• **How to complete this task**
The lines to extract run from the first line of the entries through the line that contains "cells are negative"; reproduce exactly those lines and no others.

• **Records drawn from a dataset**
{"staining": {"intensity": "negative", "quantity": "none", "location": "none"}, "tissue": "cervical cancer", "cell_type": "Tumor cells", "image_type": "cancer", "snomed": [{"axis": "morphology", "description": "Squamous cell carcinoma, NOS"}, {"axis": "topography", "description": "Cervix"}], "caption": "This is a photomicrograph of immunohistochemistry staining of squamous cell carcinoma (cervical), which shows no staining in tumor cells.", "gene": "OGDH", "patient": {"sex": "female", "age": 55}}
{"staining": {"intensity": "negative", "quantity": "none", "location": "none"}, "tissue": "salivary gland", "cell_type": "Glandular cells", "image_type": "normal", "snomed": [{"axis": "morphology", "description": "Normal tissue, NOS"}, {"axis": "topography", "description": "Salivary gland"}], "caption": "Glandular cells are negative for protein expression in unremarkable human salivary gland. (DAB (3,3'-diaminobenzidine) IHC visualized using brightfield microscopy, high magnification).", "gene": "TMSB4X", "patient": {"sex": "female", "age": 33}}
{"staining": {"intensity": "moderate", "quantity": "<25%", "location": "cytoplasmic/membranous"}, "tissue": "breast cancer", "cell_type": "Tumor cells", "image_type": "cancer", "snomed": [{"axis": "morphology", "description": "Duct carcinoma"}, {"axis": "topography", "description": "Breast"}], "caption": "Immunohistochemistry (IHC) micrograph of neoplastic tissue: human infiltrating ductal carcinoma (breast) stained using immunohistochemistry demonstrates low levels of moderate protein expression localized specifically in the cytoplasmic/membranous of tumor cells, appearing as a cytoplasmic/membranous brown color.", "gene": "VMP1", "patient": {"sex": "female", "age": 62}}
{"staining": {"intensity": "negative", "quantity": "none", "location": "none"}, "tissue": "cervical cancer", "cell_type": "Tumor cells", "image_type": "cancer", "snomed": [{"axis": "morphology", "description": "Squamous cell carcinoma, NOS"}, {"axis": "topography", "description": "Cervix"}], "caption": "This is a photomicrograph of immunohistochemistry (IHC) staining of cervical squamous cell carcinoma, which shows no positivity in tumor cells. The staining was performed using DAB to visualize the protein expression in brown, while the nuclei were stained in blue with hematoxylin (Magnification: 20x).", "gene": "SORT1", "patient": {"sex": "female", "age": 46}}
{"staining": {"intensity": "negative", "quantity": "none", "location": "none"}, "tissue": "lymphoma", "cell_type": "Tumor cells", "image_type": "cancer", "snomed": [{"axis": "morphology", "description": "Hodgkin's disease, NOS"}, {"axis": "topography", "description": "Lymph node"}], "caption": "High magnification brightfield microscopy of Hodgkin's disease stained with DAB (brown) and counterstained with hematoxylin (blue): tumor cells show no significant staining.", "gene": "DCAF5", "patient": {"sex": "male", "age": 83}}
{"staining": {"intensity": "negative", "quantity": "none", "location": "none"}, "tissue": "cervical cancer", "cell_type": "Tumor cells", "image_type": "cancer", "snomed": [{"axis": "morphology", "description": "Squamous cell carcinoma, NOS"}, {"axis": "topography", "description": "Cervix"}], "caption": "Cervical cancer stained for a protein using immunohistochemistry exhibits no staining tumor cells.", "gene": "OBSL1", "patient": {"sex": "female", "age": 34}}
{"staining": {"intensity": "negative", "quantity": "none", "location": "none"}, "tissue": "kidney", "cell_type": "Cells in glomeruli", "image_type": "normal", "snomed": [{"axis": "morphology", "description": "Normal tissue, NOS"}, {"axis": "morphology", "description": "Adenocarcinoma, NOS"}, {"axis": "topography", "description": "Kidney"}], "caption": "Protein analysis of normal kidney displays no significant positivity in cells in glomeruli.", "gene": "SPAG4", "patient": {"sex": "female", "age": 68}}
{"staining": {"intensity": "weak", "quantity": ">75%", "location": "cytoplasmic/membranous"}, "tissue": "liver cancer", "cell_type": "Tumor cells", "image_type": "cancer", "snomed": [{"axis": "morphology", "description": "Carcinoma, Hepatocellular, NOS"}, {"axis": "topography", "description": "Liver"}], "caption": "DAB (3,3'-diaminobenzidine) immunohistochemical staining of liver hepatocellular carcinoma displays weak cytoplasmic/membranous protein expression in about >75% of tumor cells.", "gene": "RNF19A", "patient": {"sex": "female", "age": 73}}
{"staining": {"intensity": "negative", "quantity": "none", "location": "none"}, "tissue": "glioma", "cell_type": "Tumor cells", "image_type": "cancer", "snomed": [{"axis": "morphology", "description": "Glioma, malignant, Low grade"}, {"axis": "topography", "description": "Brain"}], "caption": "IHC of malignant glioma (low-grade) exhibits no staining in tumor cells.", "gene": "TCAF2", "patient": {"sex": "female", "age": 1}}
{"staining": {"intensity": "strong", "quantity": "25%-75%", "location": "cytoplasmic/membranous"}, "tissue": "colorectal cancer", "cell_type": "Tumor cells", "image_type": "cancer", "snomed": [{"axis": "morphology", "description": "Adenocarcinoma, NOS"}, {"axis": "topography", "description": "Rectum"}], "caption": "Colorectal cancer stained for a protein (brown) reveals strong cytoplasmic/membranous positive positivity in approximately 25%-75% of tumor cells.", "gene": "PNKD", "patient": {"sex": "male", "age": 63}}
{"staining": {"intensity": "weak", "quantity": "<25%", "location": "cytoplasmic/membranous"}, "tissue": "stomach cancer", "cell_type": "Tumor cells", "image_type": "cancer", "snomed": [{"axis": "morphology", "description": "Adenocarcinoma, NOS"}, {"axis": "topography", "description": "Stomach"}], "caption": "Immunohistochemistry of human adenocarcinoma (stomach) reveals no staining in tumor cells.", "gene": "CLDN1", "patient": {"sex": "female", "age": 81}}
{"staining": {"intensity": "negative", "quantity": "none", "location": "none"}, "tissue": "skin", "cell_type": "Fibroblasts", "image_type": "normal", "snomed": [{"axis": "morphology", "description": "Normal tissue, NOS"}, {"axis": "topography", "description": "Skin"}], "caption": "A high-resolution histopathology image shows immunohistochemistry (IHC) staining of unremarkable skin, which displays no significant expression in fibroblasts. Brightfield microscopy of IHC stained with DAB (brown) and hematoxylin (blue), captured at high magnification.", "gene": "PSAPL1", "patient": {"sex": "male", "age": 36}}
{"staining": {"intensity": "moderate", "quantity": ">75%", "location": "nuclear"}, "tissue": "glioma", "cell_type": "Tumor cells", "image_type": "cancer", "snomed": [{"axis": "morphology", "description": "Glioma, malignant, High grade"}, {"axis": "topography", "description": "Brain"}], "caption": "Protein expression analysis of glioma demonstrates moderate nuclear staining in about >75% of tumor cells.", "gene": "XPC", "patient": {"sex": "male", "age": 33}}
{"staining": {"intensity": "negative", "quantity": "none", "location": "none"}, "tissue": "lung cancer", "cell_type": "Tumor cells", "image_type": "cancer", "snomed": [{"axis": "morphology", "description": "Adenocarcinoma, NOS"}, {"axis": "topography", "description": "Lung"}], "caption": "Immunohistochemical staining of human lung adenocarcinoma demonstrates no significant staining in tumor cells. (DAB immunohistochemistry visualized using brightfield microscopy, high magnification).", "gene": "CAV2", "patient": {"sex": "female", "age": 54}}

• **Answer section**
{"staining": {"intensity": "negative", "quantity": "none", "location": "none"}, "tissue": "cervical cancer", "cell_type": "Tumor cells", "image_type": "cancer", "snomed": [{"axis": "morphology", "description": "Squamous cell carcinoma, NOS"}, {"axis": "topography", "description": "Cervix"}], "caption": "This is a photomicrograph of immunohistochemistry staining of squamous cell carcinoma (cervical), which shows no staining in tumor cells.", "gene": "OGDH", "patient": {"sex": "female", "age": 55}}
{"staining": {"intensity": "negative", "quantity": "none", "location": "none"}, "tissue": "salivary gland", "cell_type": "Glandular cells", "image_type": "normal", "snomed": [{"axis": "morphology", "description": "Normal tissue, NOS"}, {"axis": "topography", "description": "Salivary gland"}], "caption": "Glandular cells are negative for protein expression in unremarkable human salivary gland. (DAB (3,3'-diaminobenzidine) IHC visualized using brightfield microscopy, high magnification).", "gene": "TMSB4X", "patient": {"sex": "female", "age": 33}}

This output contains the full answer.